Provided passage:
/---

-1

I'm trying to recreate an HDF5 file using h5py that stores binary data (e.g. JPEG compressed images) as an OPAQUE dataset using the tag to store the MIME type so they can be easily decoded later.

The only way I've been able to solve this is using the low-level API, but it would be nice if there was something higher level!

(I'm posting my solution an answer in the hope it's useful to other people as I struggled to find many examples of doing this sort of thing)

Sam Mason
  • 11,177
  • 1
  • 29
  • 42
  • I'm curious - why are you saving as an Opaque dataset? Image data examples I've seen save the images as np.array of various dtypes and shapes. – kcw78 Sep 23 '20 at 17:35
  • @kcw78 jpeg encoding is to save space and opaque datatype seemed appropriate. expecting to archive ~100k files, each file having ~500 images + related camera/experiment info. – Sam Mason Sep 23 '20 at 19:02
  • @kcw78 might have misinterpreted; the format was designed for writing by C++ code (which will produce most of the files) I wanted some python code to do the same for testing and posted the question because it seemed more awkward than I expected – Sam Mason Sep 23 '20 at 19:20

2 Answers2

1

An easier way to solve this issue and avoid the low-level API could be HDFql. In Python using HDFql, it could be solved as follows:

# import HDFql package
import HDFql

# get size (in bytes) of file 'input.jpeg'
HDFql.execute("SHOW FILE SIZE input.jpeg")

# move cursor to first element
HDFql.cursor_first()

# get cursor element and assign it to variable
input_size = HDFql.cursor_get_unsigned_bigint()

# create HDF5 file 'output.h5'
HDFql.execute("CREATE FILE output.h5")

# create dataset 'mydata' (in file 'output.h5') of data type opaque with a tag 'image/jpeg' and storing the content of file 'input.jpeg'
HDFql.execute("CREATE DATASET output.h5 mydata AS OPAQUE(%d) TAG image/jpeg VALUES FROM BINARY FILE input.jpeg" % input_size)

\---

Record list:

/---

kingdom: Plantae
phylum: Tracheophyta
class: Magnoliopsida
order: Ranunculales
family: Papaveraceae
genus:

\---

What you need to do:
#1 In the forum thread, approximately how many images did Sam Mason expect each file to contain?
#2 Repeat the forum thread word for word, from "An easier way" to "input_size = HDFql.cursor_get_unsigned_bigint()".
Rely solely on the forum thread, not on the items.

Responses to the exercise:
#1 About 500 images per file.

#2
An easier way to solve this issue and avoid the low-level API could be HDFql. In Python using HDFql, it could be solved as follows:

# import HDFql package
import HDFql

# get size (in bytes) of file 'input.jpeg'
HDFql.execute("SHOW FILE SIZE input.jpeg")

# move cursor to first element
HDFql.cursor_first()

# get cursor element and assign it to variable
input_size = HDFql.cursor_get_unsigned_bigint()